Du weißt schon? War das hier eine abgekartete Sache, über die Tante Aude ihn nicht aufgeklärt hatte? Aus Trichets Gesicht triefte ein schmieriges Lächeln. Er hatte mausgraue Augen, die unablässig den Saal scannten. Vermutlich immer auf der Suche nach wichtigen Persönlichkeiten, denen er sich vorstellen wollte. Sein volles weißes Haar trug er in einer dramatischen Welle über der Stirn. Philippe schätzte ihn auf Mitte sechzig. Unter seiner blau-weiß-roten Schärpe zeichnete sich ein muskulöser Oberkörper ab. Sein Händedruck war schraubzwingenartig. Philippe musste sich beherrschen, um nicht laut aufzuschreien.

»Sehr erfreut«, quetschte Philippe floskelhaft heraus.

»Verzeihung, Monsieur le Baron. Ich wollte nicht zu fest drücken. Das macht der viele Sport.« Er lachte polternd und sah sich dabei Beifall heischend bei seiner Entourage um.

»Monsieur sind Sportler?«, tat ihm Philippe den Gefallen und fragte nach.

»Ich boxe. Hin und wieder etwas Radsport. Golf. Das Übliche eben.«

Das Übliche? Philippe hatte noch nie verstanden, warum sich Leute körperlich völlig verausgabten und dafür auch noch ihre Freizeit opferten.

»Und Sie?«, fragte Trichet, lächelte dabei aber der Comtesse zu.

»Wenn überhaupt Sport, dann Schach. Boxen überlasse ich den Pferden«, versuchte Philippe einen Witz. Niemand lachte. Den Dunkelhaarigen hatte die Comtesse ihm nicht vorgestellt. Er hielt sich im Hintergrund.

»Haben Sie schon die Petits Fours gekostet? Sie sind köstlich, eine gelungene Mischung aus traditionell französischer und orientalischer Küche.«

»Tatsächlich?« Trichet klang unbeeindruckt.

Einer der Anzugträger löste sich aus seinem Tross und fragte eifrig: »Soll ich Ihnen etwas holen, Chef?« Eine schmale blau-weiß-rote Schärpe blitzte auch unter seinem Jackett hervor.
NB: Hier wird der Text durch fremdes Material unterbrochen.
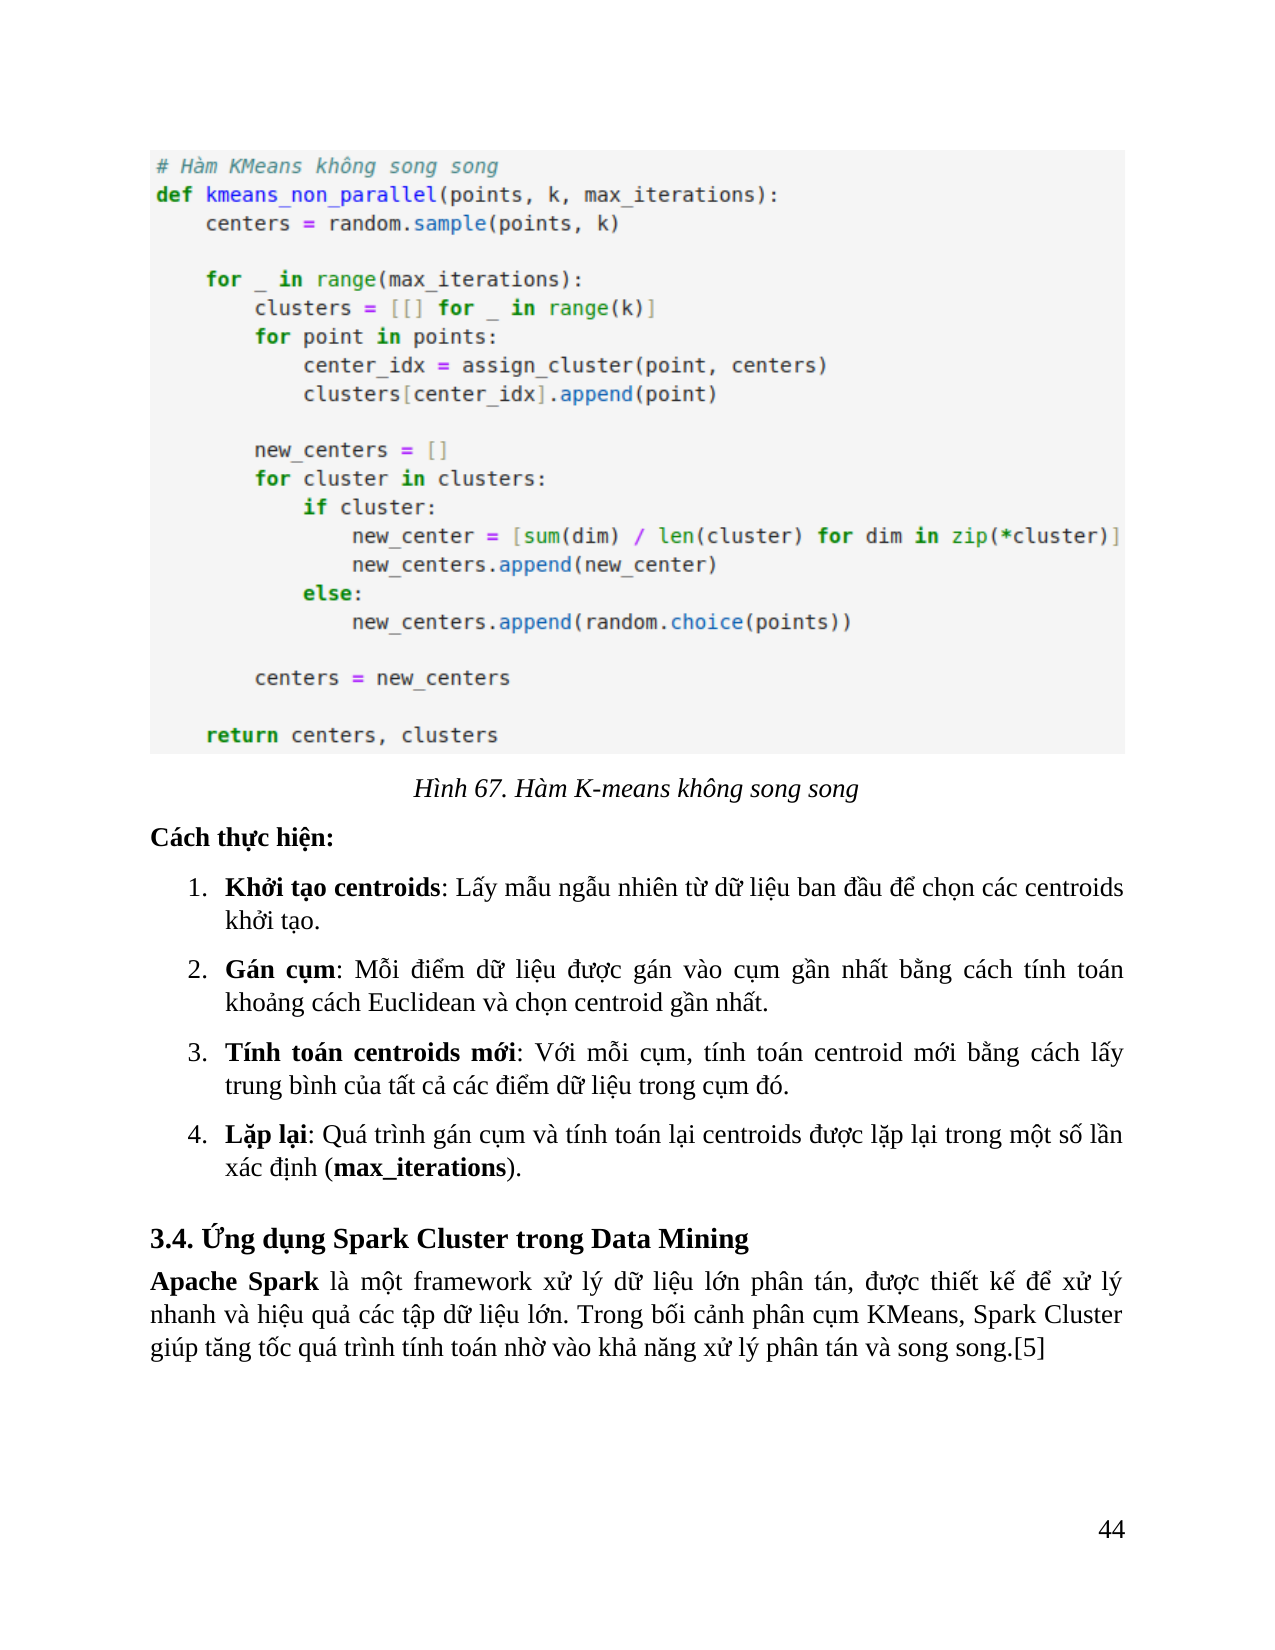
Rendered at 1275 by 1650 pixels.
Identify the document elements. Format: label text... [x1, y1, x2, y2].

»Etwas Französisches«, sagte er mit einem kurzen, aber verächtlichen Blick auf Philippes Teller, »und ein Glas Champagner, mein lieber Coligny. Für die Comtesse auch.«

Philippe überlegte fieberhaft, wie er der Situation entkommen könnte, und stürzte kurzerhand seinen Kir hinunter.

»Ich begleite Sie, Monsieur Coligny.« Entschuldigend lächelte er Trichet und der Comtesse zu. »In diese Gläser passt wirklich nichts hinein.«

Er folgte Coligny zur Bar. Schade um die restlichen Petits Fours. Er hatte sie aufgeben müssen, um dem Gespräch mit diesem Widerling zu entfliehen.